README.md

# KV Behavior & Model Determinism Tests (kvbm)

## Overview

This suite validates determinism properties of the API-backed LLM under fixed sampling parameters and optionally across prefix cache resets. The tests can automatically start a local vLLM server, warm it up, and compare responses for identical prompts over multiple iterations.

## Files

- `test_determinism.py` — comprehensive determinism tests with automatic vLLM server lifecycle and warmup.
  - `test_determinism_with_cache_reset` — run test with warmup, reset cache, then run again without warmup to test determinism across cache reset boundary
  - `test_concurrent_determinism_with_ifeval` — send parametrized number of IFEval prompts (default: 120) with controlled concurrency, with warmup, then reset cache and test again without warmup to validate determinism across cache reset

## Markers

- `kvbm` — KV behavior and model determinism tests
- `e2e` — end-to-end tests
- `slow` — tests may take a while due to warmup/iterations
- `nightly` — preferred for nightly runs

## How It Works

- A `VLLMServerManager` fixture (`vllm_server`) launches `vllm serve` with the Dynamo connector and optional cache block overrides.
- A `tester` fixture binds the test client to the running server's base URL.
- The test performs a comprehensive warmup across prompts, then executes repeated requests and checks that responses are identical (deterministic).
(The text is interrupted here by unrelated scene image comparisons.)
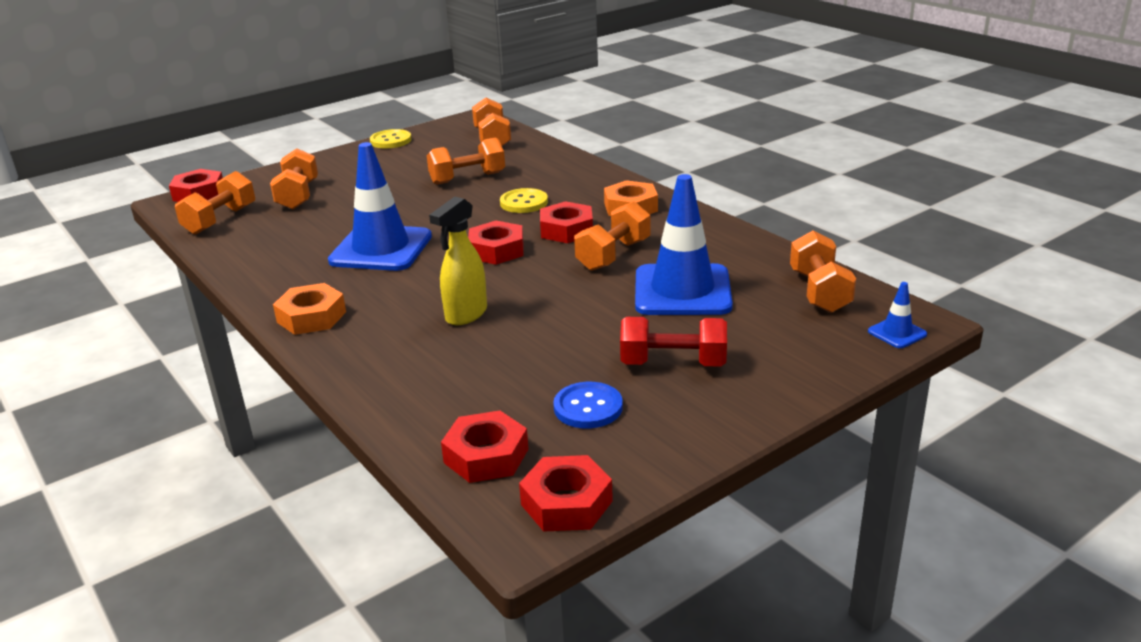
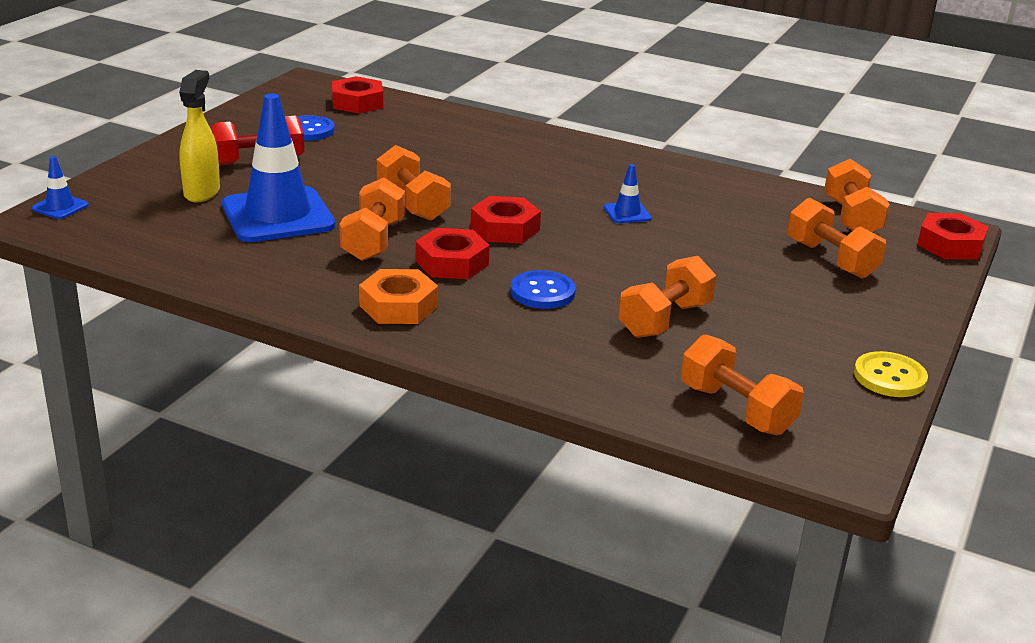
camera: 150 degrees right, 0 degrees up
(311, 317) = (593, 152): orange nut -> none
(381, 249) = (627, 213): blue traffic cone -> blue traffic cone, size x0.43
(466, 315) = (465, 170): yellow spray bottle -> yellow spray bottle (202, 192)
(524, 203) = (542, 292): yellow button -> blue button
(566, 503) = (289, 92): red nut -> none
(819, 292) = (135, 233): orange dumbbell -> orange dumbbell (412, 204)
An optional cache reset phase re-validates determinism across the reset boundary.

## Running

Run all kvbm tests:

```bash
pytest -v -m "kvbm" -s
```

Run the determinism test file directly:

```bash
pytest -v dynamo/tests/kvbm/test_determinism.py -s
```

## Configuration

Environment variables control server settings and test load:

- Server/model
  - `KVBM_MODEL_ID` (default: `deepseek-ai/DeepSeek-R1-Distill-Llama-8B`)
  - `KVBM_VLLM_PORT` (default: `8000`)
  - `KVBM_VLLM_START_TIMEOUT` (default: `300` seconds)

- Cache size overrides
  - `KVBM_CPU_BLOCKS` (used via test parametrization; default: `10000`)
  - `--num-gpu-blocks-override` is applied when `gpu_blocks` is parametrized

- Request/test parameters
  - `KVBM_MAX_TOKENS` (default: `48`)
  - `KVBM_SEED` (default: `42`)
  - `KVBM_MAX_ITERATIONS` (default: `500`)
  - `KVBM_WORD_COUNT` (default: `200`)
  - `KVBM_CONTROL_INTERVAL` (default: `10`)
  - `KVBM_SHAKESPEARE_INTERVAL` (default: `1`)
  - `KVBM_RANDOM_INTERVAL` (default: `7`)
  - `KVBM_HTTP_TIMEOUT` (default: `30` seconds)
  - `KVBM_SHAKESPEARE_URL` (default: MIT OCW Shakespeare text)

- Concurrent testing
  - `KVBM_CONCURRENT_REQUESTS` (default: `"3"` - comma-separated list for parametrization of max concurrent workers)
  - `KVBM_MAX_TOKENS` (default: `"10"` - comma-separated list for parametrization of max_tokens in concurrent tests)
  - `KVBM_IFEVAL_PROMPTS` (default: `"120"` - comma-separated list for parametrization of number of IFEval prompts to use)

Example:

```bash
KVBM_MODEL_ID=Qwen/Qwen3-0.6B \
KVBM_CPU_BLOCKS=12000 \
KVBM_MAX_ITERATIONS=100 \
KVBM_CONCURRENT_REQUESTS="10,25,50" \
KVBM_MAX_TOKENS="48,128,256" \
KVBM_IFEVAL_PROMPTS="50,120,200" \
pytest -v -m "kvbm" -s
```

## Requirements

- `vllm` executable available in PATH inside the test environment.
- The connector module path must be valid: `dynamo.llm.vllm_integration.connector`.
- NATS and etcd services (provided automatically by the `runtime_services` fixture).
- `datasets` library for IFEval concurrent testing (included in test dependencies).
- For containerized workflows, follow the top-level `tests/README.md` guidance to build/run the appropriate image, then execute pytest inside the container.

## Notes

- Warmup is critical to avoid initialization effects impacting determinism.
- For faster local iteration, reduce `KVBM_MAX_ITERATIONS` and/or increase intervals.
- Logs are written under the per-test directory created by `tests/conftest.py` and include the vLLM server stdout/stderr.
- Tests use the static port defined by `KVBM_VLLM_PORT` for vLLM server communication.